When we turn from arbitrary religious ritual and dogma, when we turn from legalism and authoritarianism, and when we turn to Christ, we are changed. We see Jesus more clearly, we love him more dearly and we follow him more nearly.
In Christ, our relationship with God is transformed from religious requirements and fear to joy and grace. We are no longer slaves of religion—we are friends of God.
Because of Jesus, we no longer suffer under human religious taskmasters who are cracking religious whips. By God’s grace, we no longer seek to relate to God through a human institution. If we determine that a church or a ministry or a pastor or an author is Christ-centered and can be of help in directing us to the Lord, then we are free to make that decision.
As Paul says in 2 Corinthians 4:1—Therefore, through God’s mercy we have this ministry, we do not lose heart. Freedom in Christ is a ministry!
Freedom in Christ is a message the world needs to hear. There are many voices out there, many of them beckoning to people and beguiling them into a lifetime of religious slavery. There are many religious people, sincere though they may be, who read the Bible with a veil over their hearts and whose hearts are therefore hardened. Christ-less religion selectively quotes and proof-texts the Bible to justify its own greed, selfishness and arrogance.
By God’s mercy we have freedom in Christ, but this freedom is not merely given to us so that we might breathe clean, clear spiritual air now that we have been redeemed from the bondage of a religious prison. We are not free merely for ourselves, so that we might luxuriate in the life that Jesus lives in us.

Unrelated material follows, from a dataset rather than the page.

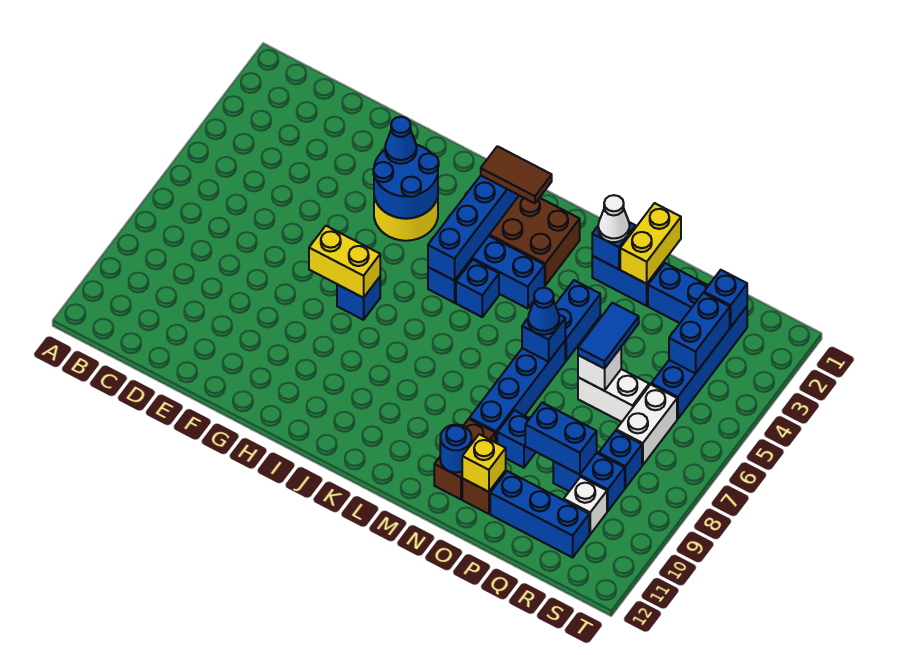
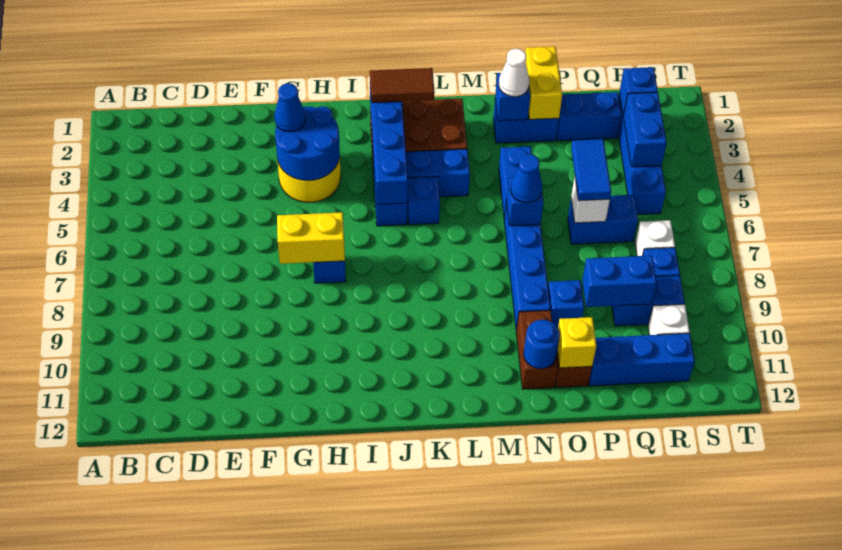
white 1x2 brick [578,369,649,422] -> blue 1x2 brick [568,195,638,244]
white 1x2 brick [616,384,677,465] -> white 1x1 brick [635,220,675,256]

It is an incredible, unbelievable blessing to be free in Christ, but it’s not enough to give thanks for what has happened in our lives alone. Jesus is not the new Moses, setting us, as one of many captives, free, merely so that we might be free. There’s more to freedom in Christ than that.
Freedom in Christ is a cause, it’s a dynamic message, it’s a spiritual imperative and a divine revolution. We who know freedom in Christ, we who have come to a deeper and more profound relationship in and with God are charged with sharing that same message.
We all know friends, neighbors and family who still drag the chains of religion after them, who cannot see Jesus because they have a veil over their face.
How can we simply enjoy freedom in Christ while not being profoundly moved by the plight of others who toil in religious salt mines? We have the priceless privilege of being one of God’s tools, a tool he might see fit to use to help release spiritual slaves.
Stand up for the freedom you have been given. Let it sound from every hill and every mountain. Let every city, every town, every village, let every church, let every religious group, let every cult or sect, let everyone who finds themselves with a negative and erroneous impression of who the God of the Bible really is, let them all, in God’s way and with God’s grace, according to his will and his time, come to know and see Jesus.
By God’s grace, let the captives go free!